Work task -
Please return every line of the listing below word for word, changing nothing.

Saved data entries -
════

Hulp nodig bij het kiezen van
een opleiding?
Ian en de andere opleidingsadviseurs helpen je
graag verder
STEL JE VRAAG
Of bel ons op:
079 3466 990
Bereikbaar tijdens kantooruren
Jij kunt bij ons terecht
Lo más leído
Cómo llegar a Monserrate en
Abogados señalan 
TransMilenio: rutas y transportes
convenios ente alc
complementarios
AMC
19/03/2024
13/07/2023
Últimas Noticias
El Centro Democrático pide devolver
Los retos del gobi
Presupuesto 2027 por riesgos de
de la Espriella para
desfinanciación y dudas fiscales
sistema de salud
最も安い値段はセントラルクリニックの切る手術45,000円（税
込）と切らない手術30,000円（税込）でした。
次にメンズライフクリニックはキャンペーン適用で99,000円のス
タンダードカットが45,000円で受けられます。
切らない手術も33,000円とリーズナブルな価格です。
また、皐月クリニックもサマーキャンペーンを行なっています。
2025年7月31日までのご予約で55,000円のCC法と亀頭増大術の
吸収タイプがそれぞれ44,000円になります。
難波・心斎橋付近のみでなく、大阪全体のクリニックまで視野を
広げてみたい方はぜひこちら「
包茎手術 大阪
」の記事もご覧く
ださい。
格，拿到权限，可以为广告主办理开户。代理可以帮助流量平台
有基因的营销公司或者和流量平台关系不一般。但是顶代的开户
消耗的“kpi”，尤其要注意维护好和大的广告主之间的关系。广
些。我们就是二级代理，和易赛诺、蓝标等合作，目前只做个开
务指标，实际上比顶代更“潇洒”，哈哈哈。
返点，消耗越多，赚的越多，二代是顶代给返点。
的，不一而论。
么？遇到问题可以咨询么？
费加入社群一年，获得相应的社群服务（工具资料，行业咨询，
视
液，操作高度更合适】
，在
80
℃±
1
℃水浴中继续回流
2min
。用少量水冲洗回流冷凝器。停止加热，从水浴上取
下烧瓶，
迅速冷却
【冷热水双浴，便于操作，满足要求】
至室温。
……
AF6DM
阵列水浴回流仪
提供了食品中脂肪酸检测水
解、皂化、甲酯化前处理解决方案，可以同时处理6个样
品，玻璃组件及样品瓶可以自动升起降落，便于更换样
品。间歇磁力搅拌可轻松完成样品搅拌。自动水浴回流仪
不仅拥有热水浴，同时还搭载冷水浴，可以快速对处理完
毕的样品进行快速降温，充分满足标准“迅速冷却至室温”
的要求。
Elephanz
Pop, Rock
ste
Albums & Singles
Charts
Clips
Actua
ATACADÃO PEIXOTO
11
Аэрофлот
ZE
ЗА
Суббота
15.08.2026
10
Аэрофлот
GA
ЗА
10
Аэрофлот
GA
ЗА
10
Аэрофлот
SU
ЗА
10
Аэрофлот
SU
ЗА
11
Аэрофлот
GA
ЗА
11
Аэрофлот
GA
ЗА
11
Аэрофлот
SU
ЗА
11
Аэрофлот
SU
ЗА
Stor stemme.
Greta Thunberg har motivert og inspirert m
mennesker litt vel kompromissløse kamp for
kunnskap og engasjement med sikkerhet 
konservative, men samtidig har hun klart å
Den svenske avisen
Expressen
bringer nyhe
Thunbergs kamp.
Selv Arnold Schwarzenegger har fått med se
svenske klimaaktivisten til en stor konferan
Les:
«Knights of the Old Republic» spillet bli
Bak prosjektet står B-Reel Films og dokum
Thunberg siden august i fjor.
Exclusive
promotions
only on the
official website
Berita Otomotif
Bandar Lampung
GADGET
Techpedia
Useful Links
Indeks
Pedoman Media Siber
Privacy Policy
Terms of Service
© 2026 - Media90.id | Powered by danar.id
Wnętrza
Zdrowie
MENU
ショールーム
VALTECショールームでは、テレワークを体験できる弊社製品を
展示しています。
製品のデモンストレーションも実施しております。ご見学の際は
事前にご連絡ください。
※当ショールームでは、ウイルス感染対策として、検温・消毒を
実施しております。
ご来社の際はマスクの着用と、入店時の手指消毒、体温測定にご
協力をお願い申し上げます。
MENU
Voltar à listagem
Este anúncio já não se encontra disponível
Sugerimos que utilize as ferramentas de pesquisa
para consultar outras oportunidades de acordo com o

════

Reply to the exercise -
Hulp nodig bij het kiezen van
een opleiding?
Ian en de andere opleidingsadviseurs helpen je
graag verder
STEL JE VRAAG
Of bel ons op:
079 3466 990
Bereikbaar tijdens kantooruren
Jij kunt bij ons terecht
Lo más leído
Cómo llegar a Monserrate en
Abogados señalan 
TransMilenio: rutas y transportes
convenios ente alc
complementarios
AMC
19/03/2024
13/07/2023
Últimas Noticias
El Centro Democrático pide devolver
Los retos del gobi
Presupuesto 2027 por riesgos de
de la Espriella para
desfinanciación y dudas fiscales
sistema de salud
最も安い値段はセントラルクリニックの切る手術45,000円（税
込）と切らない手術30,000円（税込）でした。
次にメンズライフクリニックはキャンペーン適用で99,000円のス
タンダードカットが45,000円で受けられます。
切らない手術も33,000円とリーズナブルな価格です。
また、皐月クリニックもサマーキャンペーンを行なっています。
2025年7月31日までのご予約で55,000円のCC法と亀頭増大術の
吸収タイプがそれぞれ44,000円になります。
難波・心斎橋付近のみでなく、大阪全体のクリニックまで視野を
広げてみたい方はぜひこちら「
包茎手術 大阪
」の記事もご覧く
ださい。
格，拿到权限，可以为广告主办理开户。代理可以帮助流量平台
有基因的营销公司或者和流量平台关系不一般。但是顶代的开户
消耗的“kpi”，尤其要注意维护好和大的广告主之间的关系。广
些。我们就是二级代理，和易赛诺、蓝标等合作，目前只做个开
务指标，实际上比顶代更“潇洒”，哈哈哈。
返点，消耗越多，赚的越多，二代是顶代给返点。
的，不一而论。
么？遇到问题可以咨询么？
费加入社群一年，获得相应的社群服务（工具资料，行业咨询，
视
液，操作高度更合适】
，在
80
℃±
1
℃水浴中继续回流
2min
。用少量水冲洗回流冷凝器。停止加热，从水浴上取
下烧瓶，
迅速冷却
【冷热水双浴，便于操作，满足要求】
至室温。
……
AF6DM
阵列水浴回流仪
提供了食品中脂肪酸检测水
解、皂化、甲酯化前处理解决方案，可以同时处理6个样
品，玻璃组件及样品瓶可以自动升起降落，便于更换样
品。间歇磁力搅拌可轻松完成样品搅拌。自动水浴回流仪
不仅拥有热水浴，同时还搭载冷水浴，可以快速对处理完
毕的样品进行快速降温，充分满足标准“迅速冷却至室温”
的要求。
Elephanz
Pop, Rock
ste
Albums & Singles
Charts
Clips
Actua
ATACADÃO PEIXOTO
11
Аэрофлот
ZE
ЗА
Суббота
15.08.2026
10
Аэрофлот
GA
ЗА
10
Аэрофлот
GA
ЗА
10
Аэрофлот
SU
ЗА
10
Аэрофлот
SU
ЗА
11
Аэрофлот
GA
ЗА
11
Аэрофлот
GA
ЗА
11
Аэрофлот
SU
ЗА
11
Аэрофлот
SU
ЗА
Stor stemme.
Greta Thunberg har motivert og inspirert m
mennesker litt vel kompromissløse kamp for
kunnskap og engasjement med sikkerhet 
konservative, men samtidig har hun klart å
Den svenske avisen
Expressen
bringer nyhe
Thunbergs kamp.
Selv Arnold Schwarzenegger har fått med se
svenske klimaaktivisten til en stor konferan
Les:
«Knights of the Old Republic» spillet bli
Bak prosjektet står B-Reel Films og dokum
Thunberg siden august i fjor.
Exclusive
promotions
only on the
official website
Berita Otomotif
Bandar Lampung
GADGET
Techpedia
Useful Links
Indeks
Pedoman Media Siber
Privacy Policy
Terms of Service
© 2026 - Media90.id | Powered by danar.id
Wnętrza
Zdrowie
MENU
ショールーム
VALTECショールームでは、テレワークを体験できる弊社製品を
展示しています。
製品のデモンストレーションも実施しております。ご見学の際は
事前にご連絡ください。
※当ショールームでは、ウイルス感染対策として、検温・消毒を
実施しております。
ご来社の際はマスクの着用と、入店時の手指消毒、体温測定にご
協力をお願い申し上げます。
MENU
Voltar à listagem
Este anúncio já não se encontra disponível
Sugerimos que utilize as ferramentas de pesquisa
para consultar outras oportunidades de acordo com o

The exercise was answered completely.